* How to complete this task: Filter the entries for the word "cyan". Copy each line in which it occurs.

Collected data

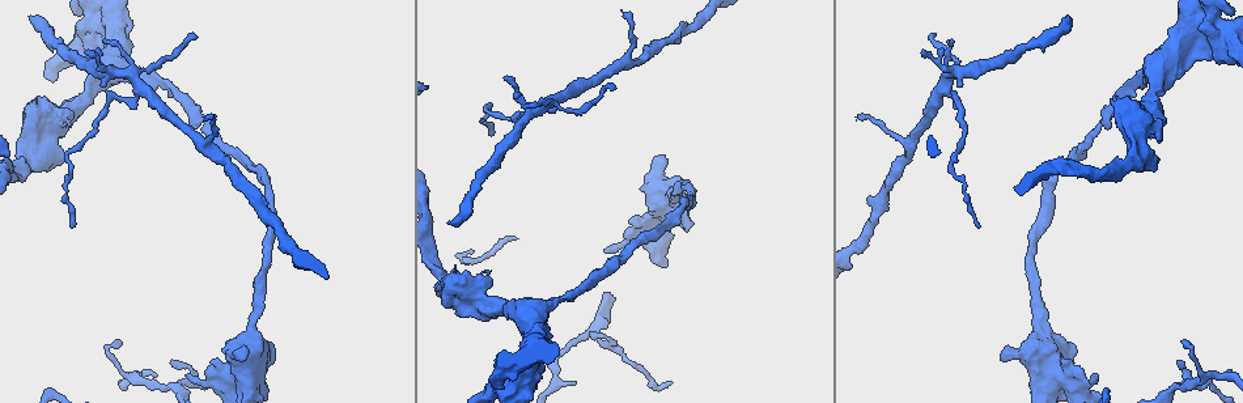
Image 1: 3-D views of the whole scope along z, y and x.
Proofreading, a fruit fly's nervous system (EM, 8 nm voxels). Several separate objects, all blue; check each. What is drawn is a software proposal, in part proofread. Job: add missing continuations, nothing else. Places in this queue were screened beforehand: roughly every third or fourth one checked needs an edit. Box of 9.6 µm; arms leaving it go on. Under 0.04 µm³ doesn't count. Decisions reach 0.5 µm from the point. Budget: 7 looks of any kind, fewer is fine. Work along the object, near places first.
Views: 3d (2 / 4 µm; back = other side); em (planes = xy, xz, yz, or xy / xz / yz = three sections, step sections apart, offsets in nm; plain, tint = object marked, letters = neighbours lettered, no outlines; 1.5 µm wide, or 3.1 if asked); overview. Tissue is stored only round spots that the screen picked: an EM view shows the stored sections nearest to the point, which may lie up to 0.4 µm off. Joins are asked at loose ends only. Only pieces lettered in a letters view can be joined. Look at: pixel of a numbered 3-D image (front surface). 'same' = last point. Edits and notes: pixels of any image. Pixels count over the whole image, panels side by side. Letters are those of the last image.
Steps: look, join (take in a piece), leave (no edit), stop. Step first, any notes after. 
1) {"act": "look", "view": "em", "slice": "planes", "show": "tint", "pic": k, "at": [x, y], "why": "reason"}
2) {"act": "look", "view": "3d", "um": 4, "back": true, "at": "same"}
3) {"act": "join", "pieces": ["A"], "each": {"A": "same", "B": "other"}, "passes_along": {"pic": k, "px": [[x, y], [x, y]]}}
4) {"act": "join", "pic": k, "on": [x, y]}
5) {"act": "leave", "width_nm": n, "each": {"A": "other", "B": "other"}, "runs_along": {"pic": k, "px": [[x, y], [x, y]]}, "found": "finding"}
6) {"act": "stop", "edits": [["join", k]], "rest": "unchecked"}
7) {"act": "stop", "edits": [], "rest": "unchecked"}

{"act": "look", "view": "3d", "um": 4, "back": true, "pic": 1, "at": [934, 36], "why": "branch stops here"}

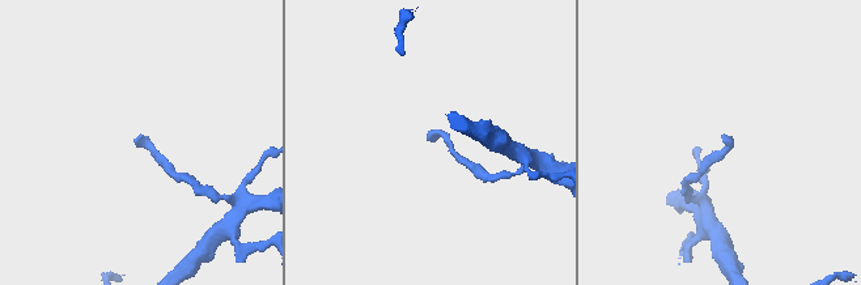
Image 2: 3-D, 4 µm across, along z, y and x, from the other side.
{"act": "look", "view": "em", "slice": "planes", "show": "letters", "pic": 2, "at": [429, 139], "why": "need the tissue"}

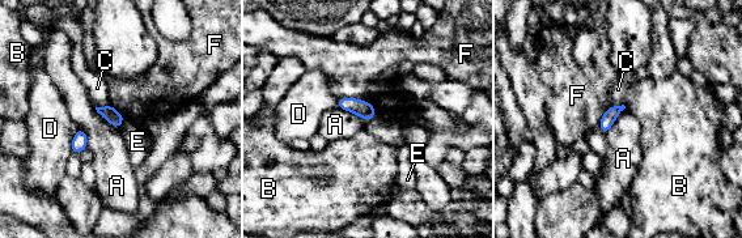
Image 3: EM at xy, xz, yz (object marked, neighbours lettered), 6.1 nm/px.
{"act": "leave", "longest_contact_nm": ["F", 240], "each": {"A": "other", "B": "other", "C": "other", "D": "other", "E": "other", "F": "other"}, "found": "no lettered piece goes on from it"}

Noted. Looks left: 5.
{"act": "look", "view": "3d", "um": 2, "pic": 1, "at": [591, 333], "why": "free end"}

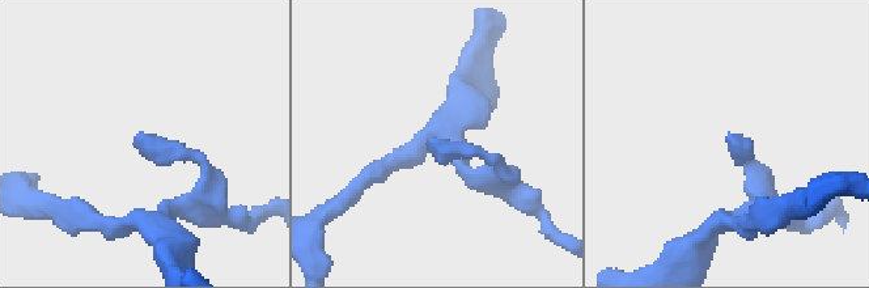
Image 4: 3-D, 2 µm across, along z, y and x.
{"act": "look", "view": "em", "slice": "xy", "step": 4, "show": "letters", "pic": 4, "at": [434, 137]}

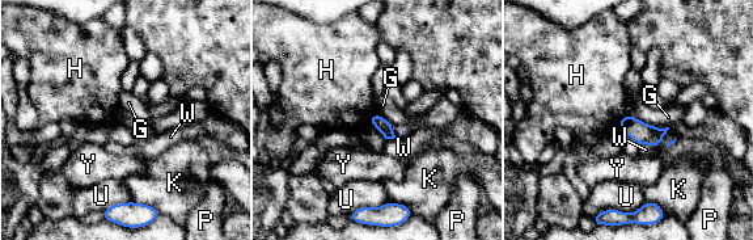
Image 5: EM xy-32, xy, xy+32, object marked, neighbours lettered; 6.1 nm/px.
{"act": "look", "view": "em", "slice": "planes", "show": "letters", "at": "same", "why": "another direction"}

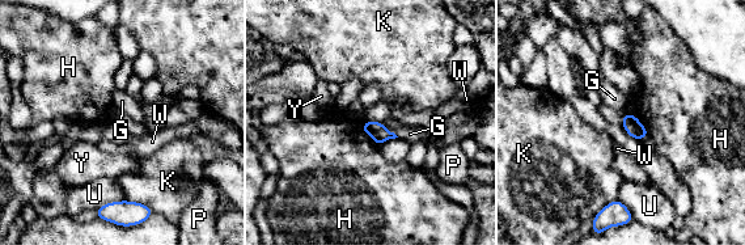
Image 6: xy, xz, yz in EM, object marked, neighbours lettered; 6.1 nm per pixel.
{"act": "leave", "width_nm": 110, "each": {"G": "other", "H": "other", "K": "other", "P": "other", "U": "other", "W": "other", "Y": "other"}, "border": {"pic": 6, "px": [[381, 122], [398, 136]]}, "found": "no lettered piece goes on from it"}

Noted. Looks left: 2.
{"act": "stop", "edits": [], "rest": "unchecked"}

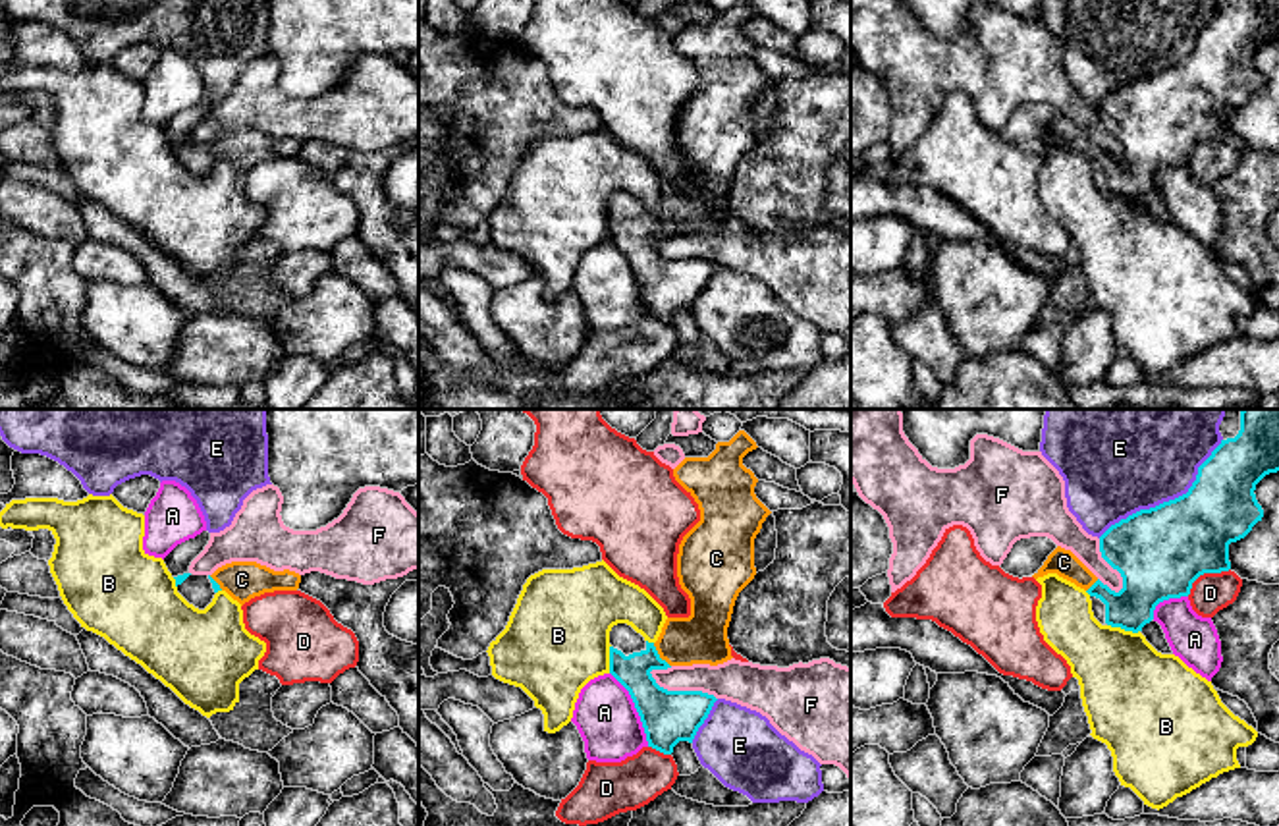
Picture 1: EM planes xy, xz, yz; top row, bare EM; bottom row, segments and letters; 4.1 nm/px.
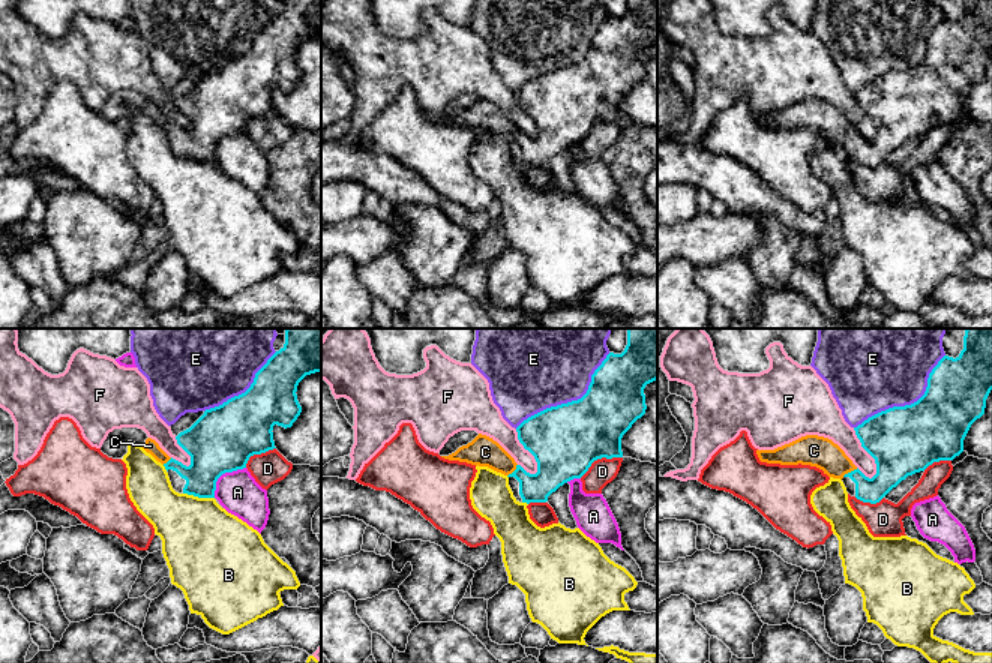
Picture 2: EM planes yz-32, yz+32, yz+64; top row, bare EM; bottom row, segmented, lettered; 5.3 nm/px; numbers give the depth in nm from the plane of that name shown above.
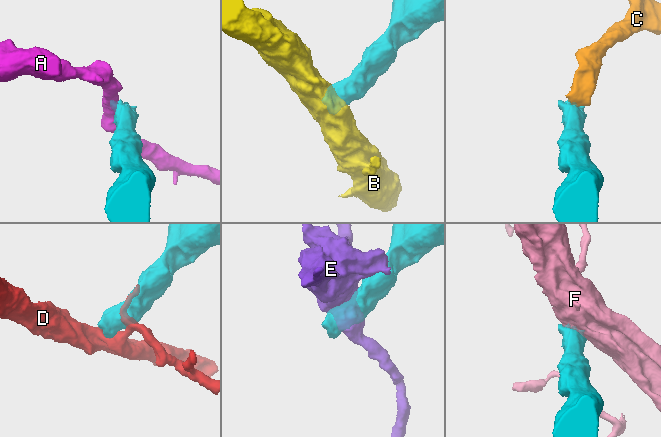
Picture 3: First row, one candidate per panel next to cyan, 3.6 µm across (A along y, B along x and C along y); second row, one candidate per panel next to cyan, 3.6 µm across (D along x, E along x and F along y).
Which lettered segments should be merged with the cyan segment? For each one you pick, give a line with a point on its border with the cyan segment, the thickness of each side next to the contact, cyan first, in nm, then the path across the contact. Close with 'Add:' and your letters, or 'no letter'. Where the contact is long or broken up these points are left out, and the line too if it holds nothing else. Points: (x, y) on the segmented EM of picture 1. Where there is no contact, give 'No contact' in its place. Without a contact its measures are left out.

* Response to the exercise:
Picture 3: First row, one candidate per panel next to cyan, 3.6 µm across (A along y, B along x and C along y); second row, one candidate per panel next to cyan, 3.6 µm across (D along x, E along x and F along y).
Which lettered segments should be merged with the cyan segment? For each one you pick, give a line with a point on its border with the cyan segment, the thickness of each side next to the contact, cyan first, in nm, then the path across the contact. Close with 'Add:' and your letters, or 'no letter'. Where the contact is long or broken up these points are left out, and the line too if it holds nothing else. Points: (x, y) on the segmented EM of picture 1. Where there is no contact, give 'No contact' in its place. Without a contact its measures are left out.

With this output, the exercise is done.